How to use PHP to annotate an string with HTML (i.e How. insert HTML tags to an string by offsets mantaining a valid HTML)?

Asked 27/5, 2019 at 15:10 Answered 10/6, 2019 at 12:21

Solved php html string dom annotate

I'm trying to add HTML tags between words inside a string (wrap words by html tags i.e. HTML annotations). The positions where the HTML tags should be written are delimited by an array of offsets, for example:

//array(Start offset, End offset) in characters
//Note that annotation starts in the Start offset number and ends before the End offset number
$annotationCharactersPositions= array(
   0=>array(0,3),
   1=>array(2,6),
   2=>array(8,10)
);

So to annotate the following HTML text ($source) with the following HTML tag ($tag). That is wrapped the characters delimited by the $annotationPositions array (without taking into account the HTML tags of source).

$source="<div>This is</div> only a test for stackoverflow";
$tag="<span class='annotation n-$cont'>";

the result should be the following (https://jsfiddle.net/cotg2pn1/):

charPos   =--------------------------------- 01---------------------------- 2-------------------------------------------3------------------------------------------45-------67-----------------------------89-------10,11,12,13......
$output = "<div><span class='annotation n-1'>Th<span class='annotation n-2'>i</span></span><span class='annotation n-2'>s</span><span class='annotation n-2'> i</span>s</div> <span class='annotation n-3'>on</span>ly a test for stackoverflow"

How can I program the next function:

    $cont=0;
    $myAnnotationClass="placesOfTheWorld";
    for ($annotationCharactersPositions as $position) {
         $tag="<span class='annotation $myAnnotationClass'>";             
         $source=addHTMLtoString($source,$tag,$position);
         $cont++;
    }

taking into account that the HTML tags of the input string must not be taken into account when counting the characters described in the $annotationCharactersPositions array and each insertion of an annotation (i.e $tag) in the $source text must be taken into account for the encapsulation/annotation of the following annotations.

(Dataset items)
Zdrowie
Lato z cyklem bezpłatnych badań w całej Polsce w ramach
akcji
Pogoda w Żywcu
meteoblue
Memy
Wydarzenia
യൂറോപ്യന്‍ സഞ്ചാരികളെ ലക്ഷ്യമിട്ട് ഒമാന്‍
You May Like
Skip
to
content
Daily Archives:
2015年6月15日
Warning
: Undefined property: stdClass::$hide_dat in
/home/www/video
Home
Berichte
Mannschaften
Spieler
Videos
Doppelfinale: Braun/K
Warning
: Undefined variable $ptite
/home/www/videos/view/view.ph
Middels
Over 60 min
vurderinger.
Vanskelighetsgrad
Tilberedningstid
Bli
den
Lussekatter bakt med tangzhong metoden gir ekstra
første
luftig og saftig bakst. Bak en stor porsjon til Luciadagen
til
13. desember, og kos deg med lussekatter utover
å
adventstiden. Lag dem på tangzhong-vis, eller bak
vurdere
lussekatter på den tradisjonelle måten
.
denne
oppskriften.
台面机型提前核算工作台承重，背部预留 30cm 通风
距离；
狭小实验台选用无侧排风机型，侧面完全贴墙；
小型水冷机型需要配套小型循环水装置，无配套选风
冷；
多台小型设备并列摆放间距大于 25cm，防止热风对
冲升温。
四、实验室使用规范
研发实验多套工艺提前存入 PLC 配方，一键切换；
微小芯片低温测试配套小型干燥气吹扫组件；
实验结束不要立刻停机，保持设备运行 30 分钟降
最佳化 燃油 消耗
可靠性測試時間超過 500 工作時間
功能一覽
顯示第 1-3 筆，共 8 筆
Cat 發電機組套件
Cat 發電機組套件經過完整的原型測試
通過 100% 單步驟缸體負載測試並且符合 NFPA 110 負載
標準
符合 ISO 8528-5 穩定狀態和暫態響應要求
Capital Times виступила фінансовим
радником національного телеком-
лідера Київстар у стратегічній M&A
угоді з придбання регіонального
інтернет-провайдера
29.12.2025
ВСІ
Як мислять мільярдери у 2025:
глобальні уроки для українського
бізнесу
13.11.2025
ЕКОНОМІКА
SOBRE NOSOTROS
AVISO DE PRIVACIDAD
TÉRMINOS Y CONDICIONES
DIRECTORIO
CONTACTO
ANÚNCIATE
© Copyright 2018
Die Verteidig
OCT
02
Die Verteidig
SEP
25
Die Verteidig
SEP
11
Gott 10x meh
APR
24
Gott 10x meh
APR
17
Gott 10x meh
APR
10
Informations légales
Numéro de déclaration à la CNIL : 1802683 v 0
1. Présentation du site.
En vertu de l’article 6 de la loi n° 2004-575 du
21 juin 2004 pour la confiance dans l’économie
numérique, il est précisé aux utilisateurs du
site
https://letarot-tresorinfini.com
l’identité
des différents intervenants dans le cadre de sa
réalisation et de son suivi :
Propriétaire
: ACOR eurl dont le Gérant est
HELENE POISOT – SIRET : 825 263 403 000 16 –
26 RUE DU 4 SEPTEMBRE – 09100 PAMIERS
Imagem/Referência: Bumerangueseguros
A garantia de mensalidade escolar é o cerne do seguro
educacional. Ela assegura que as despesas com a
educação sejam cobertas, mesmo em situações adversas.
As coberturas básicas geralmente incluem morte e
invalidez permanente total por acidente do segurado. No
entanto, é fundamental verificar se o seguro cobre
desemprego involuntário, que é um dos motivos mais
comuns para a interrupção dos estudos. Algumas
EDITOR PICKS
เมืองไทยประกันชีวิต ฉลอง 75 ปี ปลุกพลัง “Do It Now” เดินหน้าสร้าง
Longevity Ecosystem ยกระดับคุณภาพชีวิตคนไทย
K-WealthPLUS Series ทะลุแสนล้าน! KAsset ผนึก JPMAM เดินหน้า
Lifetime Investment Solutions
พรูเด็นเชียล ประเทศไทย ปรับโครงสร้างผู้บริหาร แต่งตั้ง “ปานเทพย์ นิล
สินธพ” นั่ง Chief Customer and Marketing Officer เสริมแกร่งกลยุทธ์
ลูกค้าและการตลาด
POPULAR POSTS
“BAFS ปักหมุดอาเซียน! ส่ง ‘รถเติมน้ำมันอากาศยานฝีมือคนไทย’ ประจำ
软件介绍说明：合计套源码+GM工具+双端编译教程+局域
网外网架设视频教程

- Actions to take -
1 - Answer these about the PHP annotation question:
(a) On what date and at what time was the question asked?
(b) What value is assigned to $myAnnotationClass in the loop code?
(c) What string is assigned to $source?
2 - Write out, word for word, the stretch of the PHP annotation question from "Solved php html" through "tags of source).".

- List of answers -
1 -
(a) 27/5, 2019 at 15:10
(b) "placesOfTheWorld"
(c) "<div>This is</div> only a test for stackoverflow"

2 -
Solved php html string dom annotate

I'm trying to add HTML tags between words inside a string (wrap words by html tags i.e. HTML annotations). The positions where the HTML tags should be written are delimited by an array of offsets, for example:

//array(Start offset, End offset) in characters
//Note that annotation starts in the Start offset number and ends before the End offset number
$annotationCharactersPositions= array(
   0=>array(0,3),
   1=>array(2,6),
   2=>array(8,10)
);

So to annotate the following HTML text ($source) with the following HTML tag ($tag). That is wrapped the characters delimited by the $annotationPositions array (without taking into account the HTML tags of source).